**Records shown**

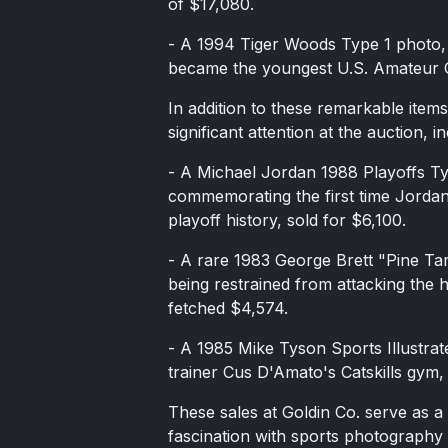
of $17,080.
- A 1994 Tiger Woods Type 1 photo,
became the youngest U.S. Amateur C
In addition to these remarkable item
significant attention at the auction, in
- A Michael Jordan 1988 Playoffs T
commemorating the first time Jorda
playoff history, sold for $6,100.
- A rare 1983 George Brett "Pine Ta
being restrained from attacking the 
fetched $4,574.
- A 1985 Mike Tyson Sports Illustra
trainer Cus D'Amato's Catskills gym,
These sales at Goldin Co. serve as a
fascination with sports photography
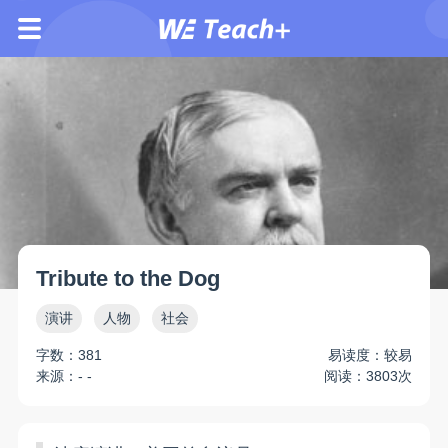
Tribute to the Dog
演讲
人物
社会
字数：381
易读度：较易
来源：- -
阅读：3803次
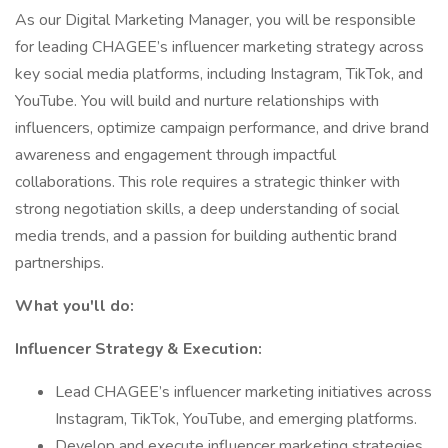
As our Digital Marketing Manager, you will be responsible
for leading CHAGEE’s influencer marketing strategy across
key social media platforms, including Instagram, TikTok, and
YouTube. You will build and nurture relationships with
influencers, optimize campaign performance, and drive brand
awareness and engagement through impactful
collaborations. This role requires a strategic thinker with
strong negotiation skills, a deep understanding of social
media trends, and a passion for building authentic brand
partnerships.
What you'll do:
Influencer Strategy & Execution:
Lead CHAGEE’s influencer marketing initiatives across
Instagram, TikTok, YouTube, and emerging platforms.
Develop and execute influencer marketing strategies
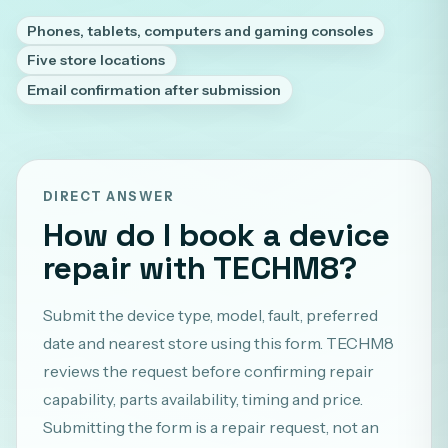
Phones, tablets, computers and gaming consoles
Five store locations
Email confirmation after submission
DIRECT ANSWER
How do I book a device
repair with TECHM8?
Submit the device type, model, fault, preferred
date and nearest store using this form. TECHM8
reviews the request before confirming repair
capability, parts availability, timing and price.
Submitting the form is a repair request, not an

**Task description**
The copy should hold, exactly, the lines from the one containing "strong negotiation skills, a" to the final line of the listing above, with both ends present and no pictures.

**Response to the task**
strong negotiation skills, a deep understanding of social
media trends, and a passion for building authentic brand
partnerships.
What you'll do:
Influencer Strategy & Execution:
Lead CHAGEE’s influencer marketing initiatives across
Instagram, TikTok, YouTube, and emerging platforms.
Develop and execute influencer marketing strategies
Phones, tablets, computers and gaming consoles
Five store locations
Email confirmation after submission
DIRECT ANSWER
How do I book a device
repair with TECHM8?
Submit the device type, model, fault, preferred
date and nearest store using this form. TECHM8
reviews the request before confirming repair
capability, parts availability, timing and price.
Submitting the form is a repair request, not an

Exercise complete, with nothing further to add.